S’adressant aux téléspectateurs, il enfonce le clou : « Cela fait des années que je connais Nicolas Totet, il a fallu cette émission pour que ce monsieur me dise à nouveau bonjour. » Avant de balayer les autres questions du journaliste, et de conclure d’un sourire glacial devant le présentateur qui n’a pas jugé bon d’intervenir.
Nicolas Sarkozy : « Les journalistes, il faut leur cracher à la gueule »

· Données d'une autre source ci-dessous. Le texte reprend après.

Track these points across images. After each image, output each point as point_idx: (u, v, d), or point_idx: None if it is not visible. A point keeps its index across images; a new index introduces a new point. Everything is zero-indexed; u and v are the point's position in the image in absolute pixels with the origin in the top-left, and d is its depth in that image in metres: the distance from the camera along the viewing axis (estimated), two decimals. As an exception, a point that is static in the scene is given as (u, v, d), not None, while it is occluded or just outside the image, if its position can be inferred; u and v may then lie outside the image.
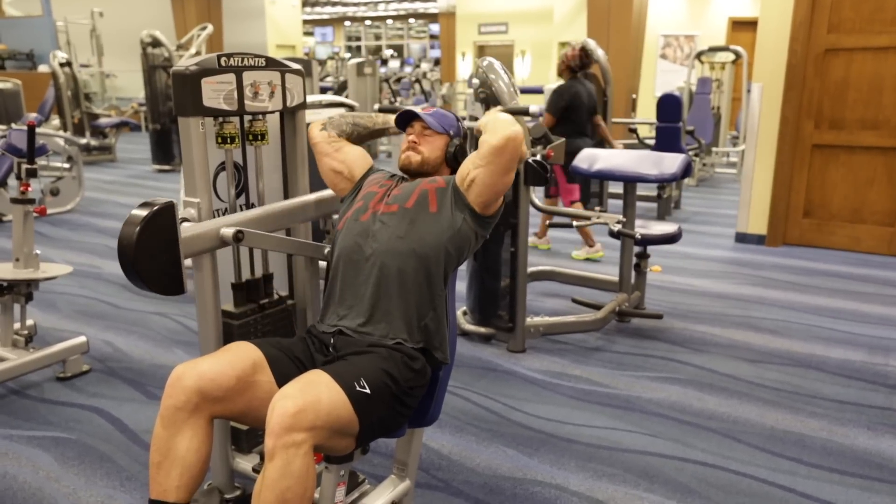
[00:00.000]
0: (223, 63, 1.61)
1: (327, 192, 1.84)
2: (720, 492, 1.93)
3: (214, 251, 1.58)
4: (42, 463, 2.05)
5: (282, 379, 1.40)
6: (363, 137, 1.83)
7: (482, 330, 3.00)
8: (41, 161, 5.85)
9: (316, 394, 1.25)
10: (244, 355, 1.41)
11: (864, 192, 4.42)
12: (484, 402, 2.44)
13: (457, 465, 2.06)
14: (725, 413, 2.38)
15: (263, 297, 1.79)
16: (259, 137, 1.75)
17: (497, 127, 1.53)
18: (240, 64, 1.65)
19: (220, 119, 1.67)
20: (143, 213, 1.37)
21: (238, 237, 1.52)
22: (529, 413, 2.37)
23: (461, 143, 1.72)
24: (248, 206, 1.85)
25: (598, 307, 3.16)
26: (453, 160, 1.71)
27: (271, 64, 1.73)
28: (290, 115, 1.83)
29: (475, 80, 2.77)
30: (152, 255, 1.38)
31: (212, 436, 1.40)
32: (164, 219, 1.38)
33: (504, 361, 2.80)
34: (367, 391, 1.33)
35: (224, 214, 1.78)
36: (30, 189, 2.53)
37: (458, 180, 1.60)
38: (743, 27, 10.55)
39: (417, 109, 1.73)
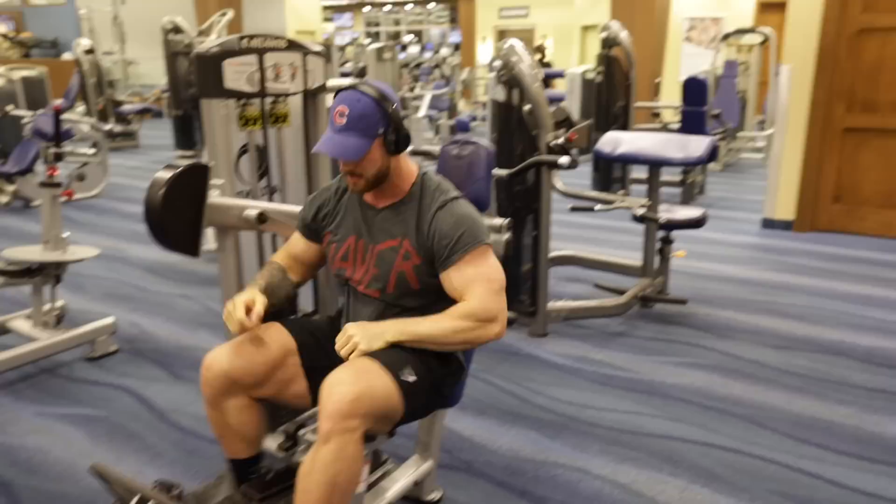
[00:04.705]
0: (245, 45, 1.61)
1: None
2: (746, 477, 1.91)
3: (237, 232, 1.59)
4: (74, 439, 2.10)
5: (308, 368, 1.46)
6: (287, 290, 1.57)
7: (503, 314, 2.98)
8: (67, 147, 5.96)
9: (370, 381, 1.28)
10: (274, 343, 1.45)
11: (897, 176, 4.30)
12: (506, 386, 2.44)
13: (479, 447, 2.06)
14: (751, 399, 2.34)
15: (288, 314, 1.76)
16: (281, 119, 1.75)
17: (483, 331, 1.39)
18: (261, 45, 1.65)
19: (243, 101, 1.67)
20: (183, 164, 1.48)
21: (262, 218, 1.53)
22: (551, 397, 2.36)
23: (395, 126, 1.42)
24: (270, 188, 1.86)
25: (620, 292, 3.12)
26: (394, 148, 1.43)
27: (292, 46, 1.73)
28: (311, 97, 1.83)
29: (497, 63, 2.74)
30: (179, 208, 1.46)
31: (257, 404, 1.48)
32: (197, 176, 1.46)
33: (526, 346, 2.79)
34: (414, 379, 1.35)
35: (246, 197, 1.79)
36: (57, 173, 2.57)
37: (445, 283, 1.43)
38: (770, 9, 10.28)
39: (325, 147, 1.39)
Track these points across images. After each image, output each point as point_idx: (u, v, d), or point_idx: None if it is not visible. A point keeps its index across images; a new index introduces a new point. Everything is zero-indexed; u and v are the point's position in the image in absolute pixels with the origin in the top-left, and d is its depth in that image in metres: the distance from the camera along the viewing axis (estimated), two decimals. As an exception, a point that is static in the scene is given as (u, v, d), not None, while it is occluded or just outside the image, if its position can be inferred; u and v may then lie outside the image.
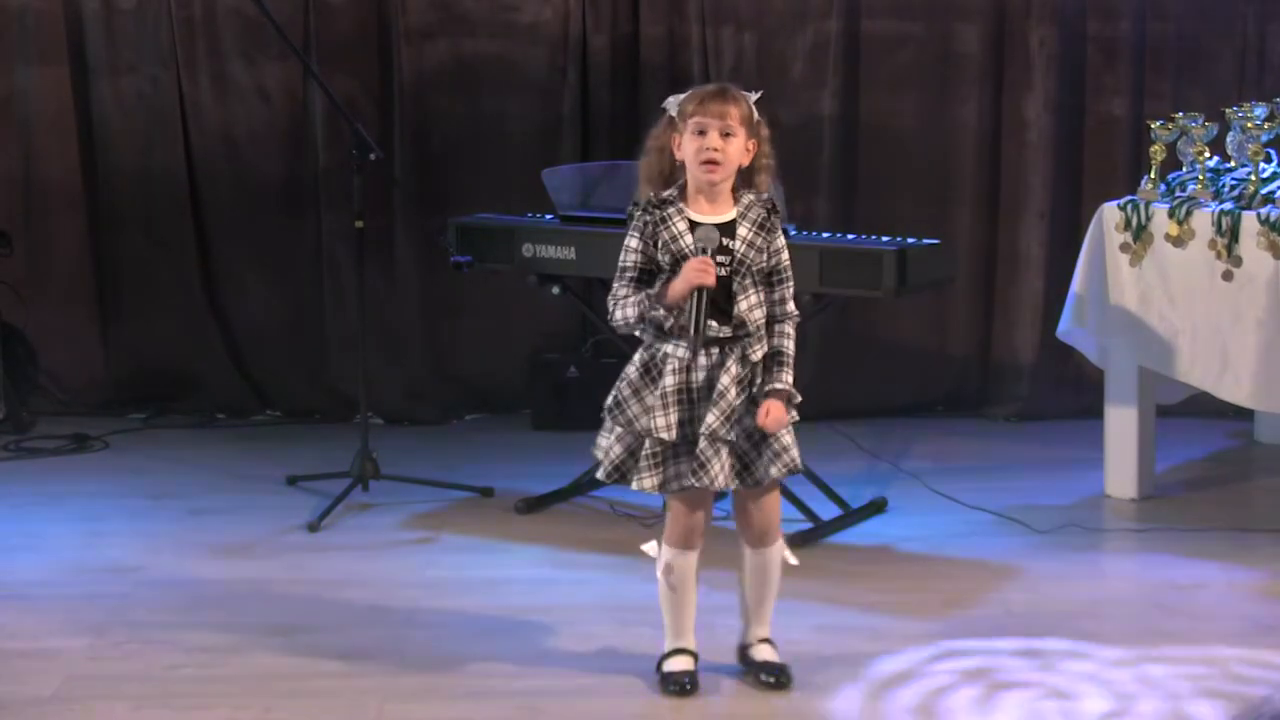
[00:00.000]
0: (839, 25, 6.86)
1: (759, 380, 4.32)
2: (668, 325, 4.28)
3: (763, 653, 4.51)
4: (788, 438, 4.34)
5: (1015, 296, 6.96)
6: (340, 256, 6.87)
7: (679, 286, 4.24)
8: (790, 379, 4.34)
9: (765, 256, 4.33)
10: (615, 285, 4.34)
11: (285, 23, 6.31)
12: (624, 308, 4.31)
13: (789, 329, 4.36)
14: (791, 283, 4.38)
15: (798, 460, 4.35)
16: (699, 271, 4.22)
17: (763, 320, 4.33)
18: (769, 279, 4.35)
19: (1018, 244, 6.93)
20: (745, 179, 4.36)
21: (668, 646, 4.48)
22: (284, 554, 5.48)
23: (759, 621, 4.53)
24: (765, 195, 4.36)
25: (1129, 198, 5.81)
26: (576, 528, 5.72)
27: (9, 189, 6.95)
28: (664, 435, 4.28)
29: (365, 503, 5.89)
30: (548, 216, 5.92)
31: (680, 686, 4.42)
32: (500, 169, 6.85)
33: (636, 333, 4.38)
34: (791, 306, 4.38)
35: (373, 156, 5.78)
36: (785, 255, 4.37)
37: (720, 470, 4.28)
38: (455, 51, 6.93)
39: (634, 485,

Mars 2009 : Nicolas Sarkozy est au Mexique. Les médias enquêtent sur la partie privée de cette visite présidentielle. Le Canard Enchaîné s’intéresse notamment à l’entrevue entre le chef de l’État et un banquier mexicain soupçonné de blanchiment d’argent de la drogue. Réaction de Nicolas Sarkozy devant sa majorité, reportée dans le Canard du 25 mars 2009 : « Les journalistes, ce sont des nullards, il faut leur cracher à la gueule, leur marcher dessus, les écraser. Ce sont des bandits. Et encore, les bandits, eux, ont une morale. » Une affaire qui s’ajoute à celle du « Casse-toi, pauvre con… » au salon de l’agriculture.